De todas as ciências que
se inculca na cabeça de uma criança quando se trabalha em sua educação, os
mistérios do cristianismo, ainda que uma das mais sublimes matérias dessa
educação, sem dúvida não são, entretanto, aquelas que se introjetam com mais
facilidade no seu jovem espírito. Persuadir, por exemplo, um jovem de catorze
ou quinze anos de que Deus pai e Deus filho são apenas um, de que o filho é
consubstancial com respeito ao pai e que o pai o é com respeito ao filho, etc,
tudo isso, por mais necessário à felicidade da vida, é, contudo, mais difícil
de fazer entender do que a álgebra, e quando queremos obter êxito, somos
obrigados a empregar certos procedimentos físicos, certas explicações concretas
que, por mais que desproporcionais, facultam, todavia, a um jovem, compreensão
do objeto misterioso.
Ninguém estava mais
profundamente afeito a esse método do que o abade Du Parquet, preceptor do
jovem conde de Nerceuil, de mais ou menos quinze anos e com o mais belo rosto
que é possível ver.
— Senhor abade, — dizia
diariamente o pequeno conde a seu professor — na verdade, a consubstanciação é
algo que está além das minhas forças; é-me absolutamente impossível compreender
que duas pessoas possam formar uma só: explicai-me esse mistério, rogo-vos, ou
pelo menos colocai-o a meu alcance.
O honesto abade,
orgulhoso de obter êxito em sua educação, contente de poder proporcionar ao
aluno tudo o que poderia fazer dele, um dia, uma pessoa de bem, imaginou um
meio bastante agradável de dirimir as dificuldades que embaraçavam o conde, e
esse meio, tomado à natureza, devia necessariamente surtir efeito. Mandou que
buscassem em sua casa uma jovem de treze a catorze anos, e, tendo instruído bem
a mimosa, fez com que se unisse a seu jovem aluno.
— Pois bem, — disse-lhe o
abade — agora, meu amigo, concebas o mistério da consubstanciação: compreendes
com menos dificuldade que é possível que duas pessoas constituam uma só?
— Oh! meu Deus, sim,
senhor abade, - diz o encantador energúmeno — agora compreendo tudo com uma
facilidade surpreendente; não me admira esse mistério constituir, segundo se
diz, toda a alegria das pessoas celestiais, pois é bem agradável quando se é
dois a divertir-se em fazer um só.
Dias depois, o pequeno
conde pediu ao professor que lhe desse outra aula, porque, conforme afirmava,
algo havia ainda “no mistério” que ele não compreendia muito bem, e que só
poderia ser explicado celebrando-o uma vez mais, assim como já o fizera.
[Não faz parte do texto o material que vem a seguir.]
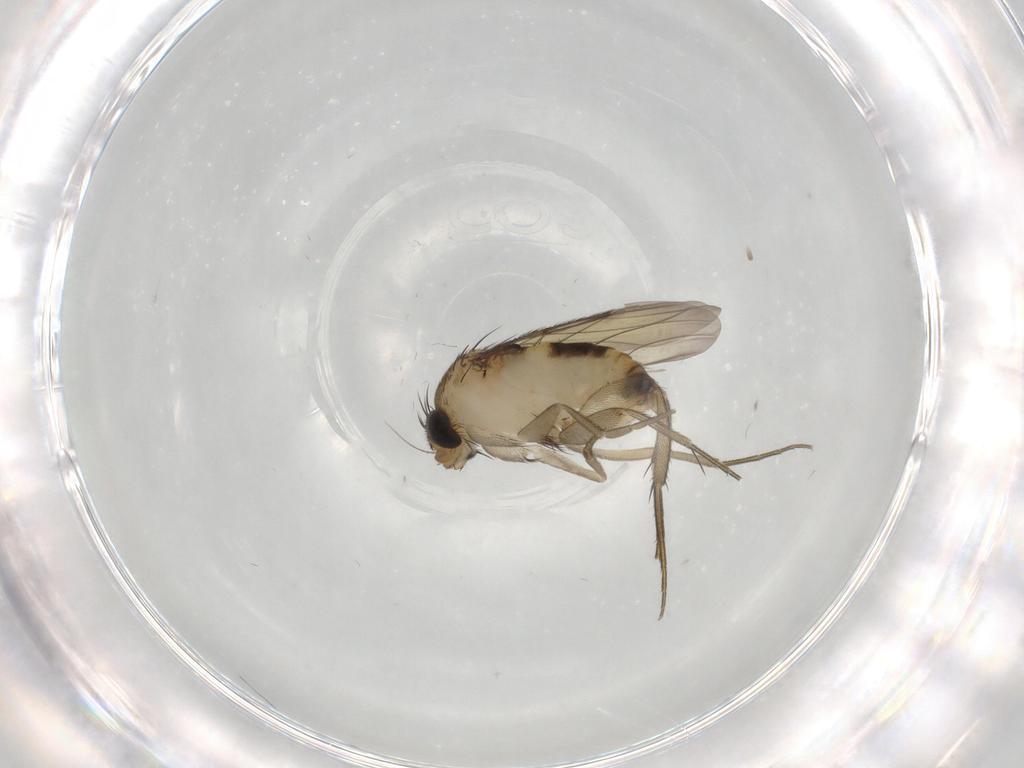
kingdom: Animalia
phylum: Arthropoda
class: Insecta
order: Diptera
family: Phoridae
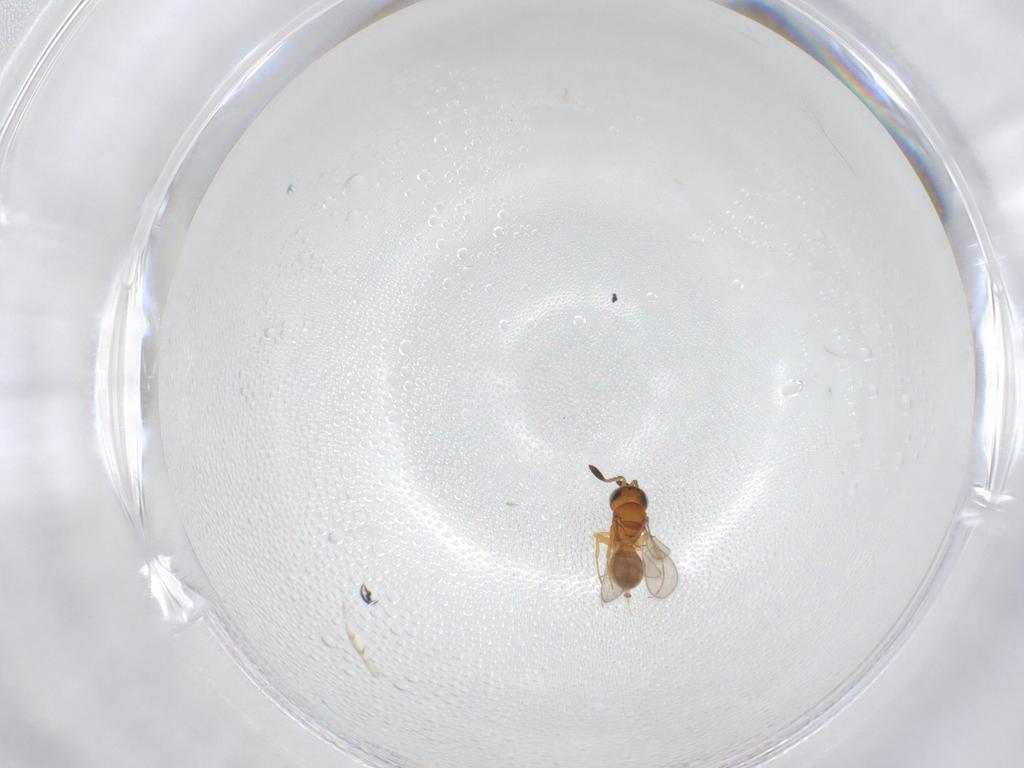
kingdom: Animalia
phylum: Arthropoda
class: Insecta
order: Hymenoptera
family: Scelionidae
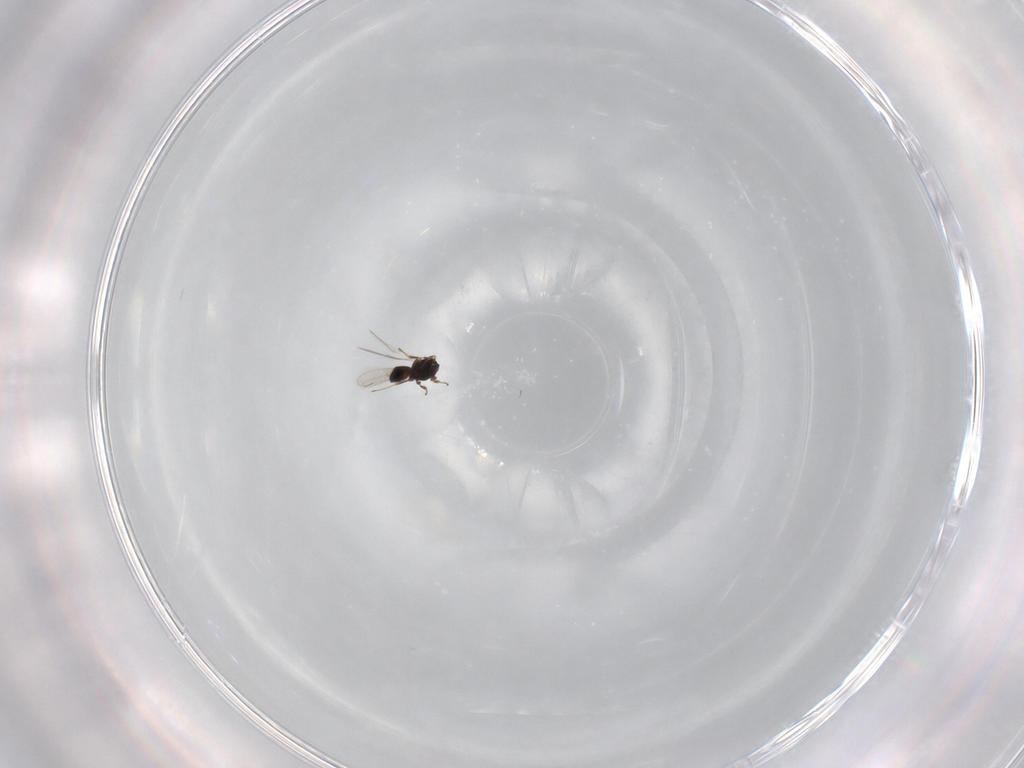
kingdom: Animalia
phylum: Arthropoda
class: Insecta
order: Hymenoptera
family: Scelionidae
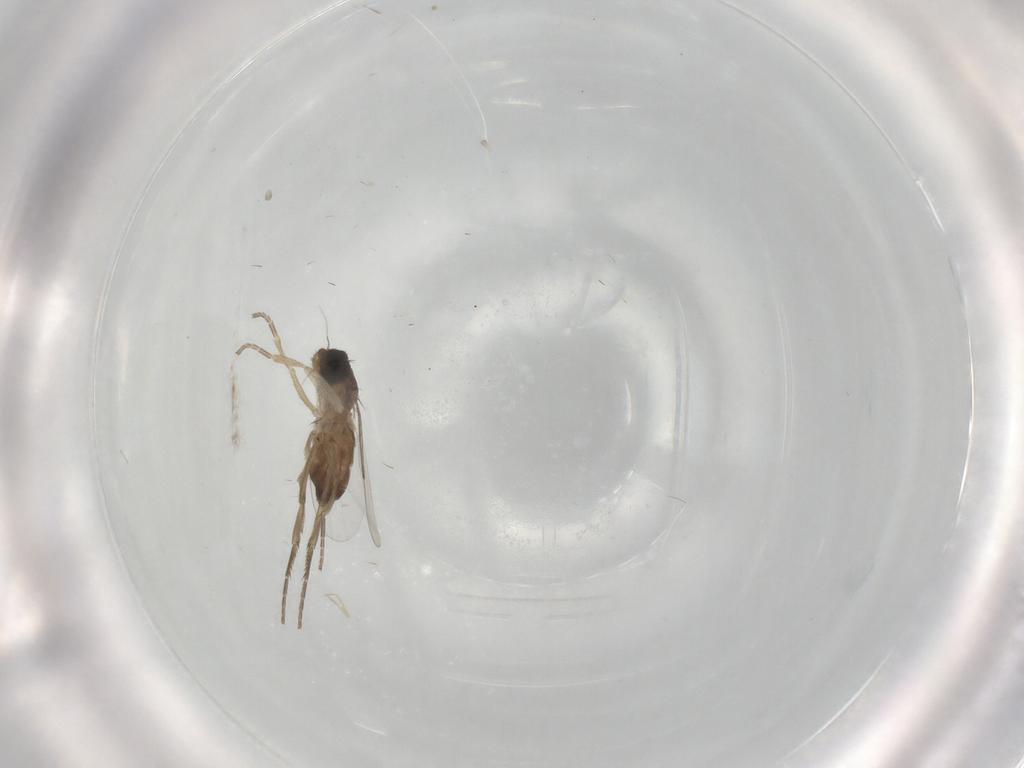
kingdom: Animalia
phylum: Arthropoda
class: Insecta
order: Diptera
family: Phoridae
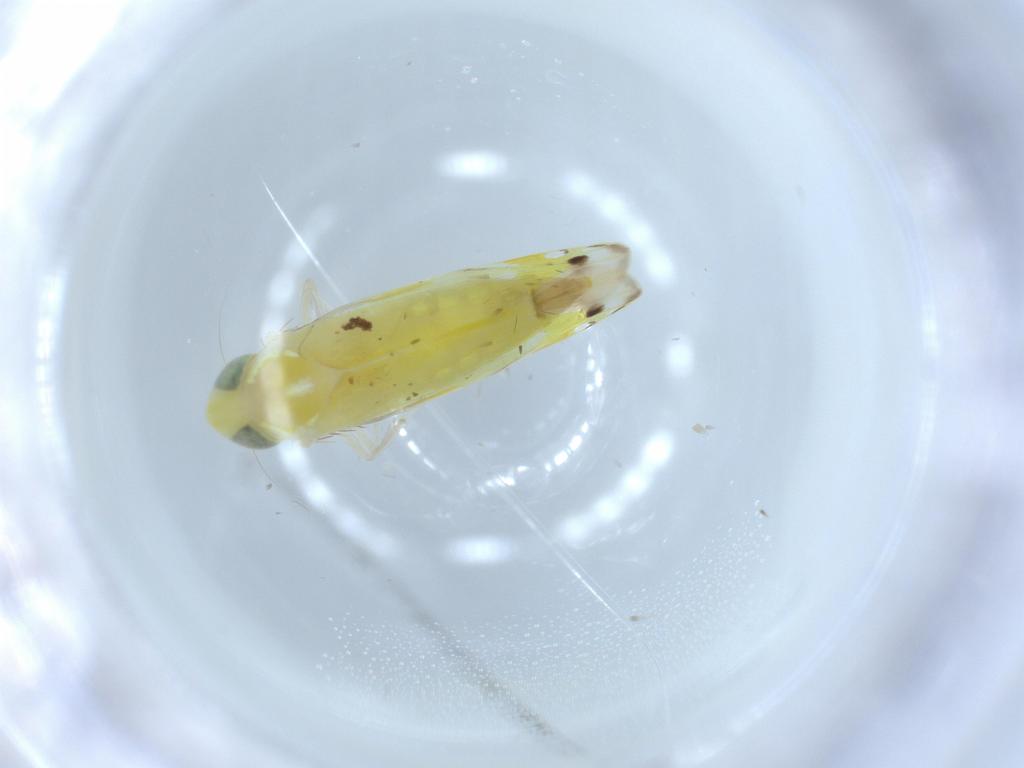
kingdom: Animalia
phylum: Arthropoda
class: Insecta
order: Hemiptera
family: Cicadellidae
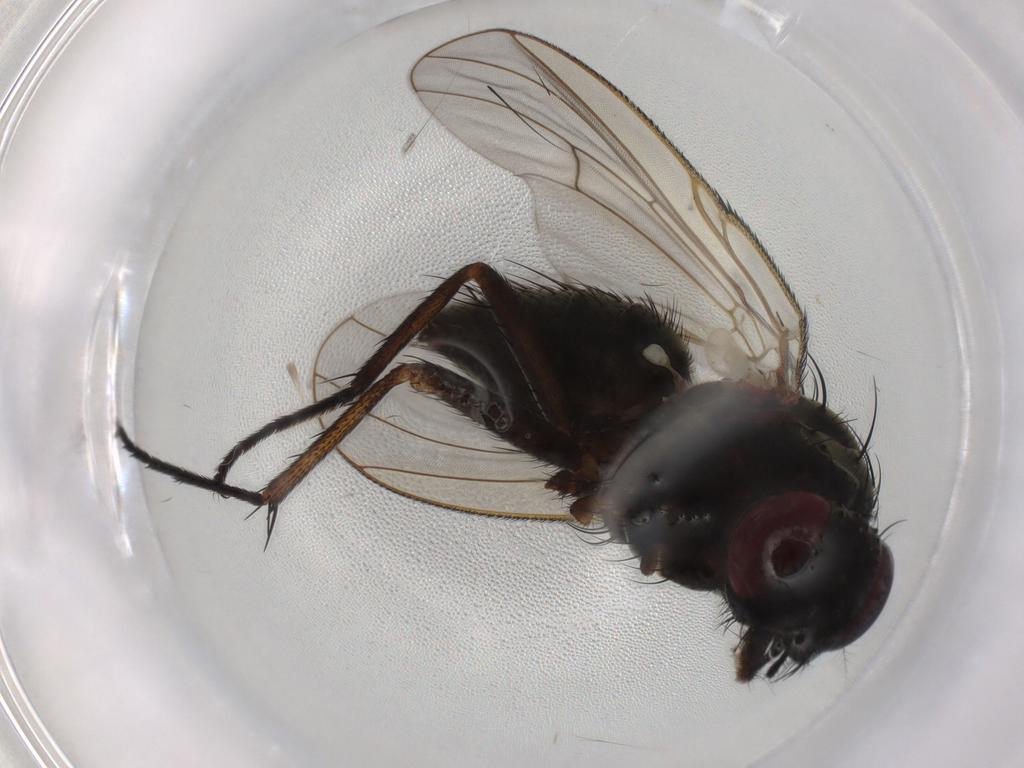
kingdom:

O
complacente abade, a quem tal cena diverte tanto quanto a seu aluno, manda
trazer de volta a jovem, e a lição recomeça, mas desta vez, o abade
particularmente emocionado com a deliciosa visão que lhe apresentava o belo
pequeno de Nerceuil consubstanciando-se com sua companheira, não pôde evitar
colocar-se como o terceiro na explicação da parábola evangélica, e as belezas
por que suas mãos haviam de deslizar para tanto acabaram inflamando-o
totalmente.
— Parece-me que vai
demasiado rápido, — diz Du Parquet, agarrando os quadris do pequeno conde muita
elasticidade nos movimentos, de onde resulta que a conjunção, não sendo mais
tão íntima, apresenta bem menos a imagem do mistério que se procura aqui
demonstrar... Se fixássemos, sim... dessa maneira, diz o velhaco, devolvendo a
seu aluno o que este empresta à jovem.
— Ah! Oh! meu Deus, o
senhor me faz mal — diz o jovem — mas essa cerimônia parece-me inútil; o que
ela me acrescenta com relação ao mistério?
— Por Deus! — diz o
abade, balbuciando de prazer — não vês, caro amigo, que te ensino tudo ao mesmo
tempo? É a trindade, meu filho... É a trindade que hoje te explico; mais cinco
ou seis lições iguais a esta e serás doutor na Sorbornne.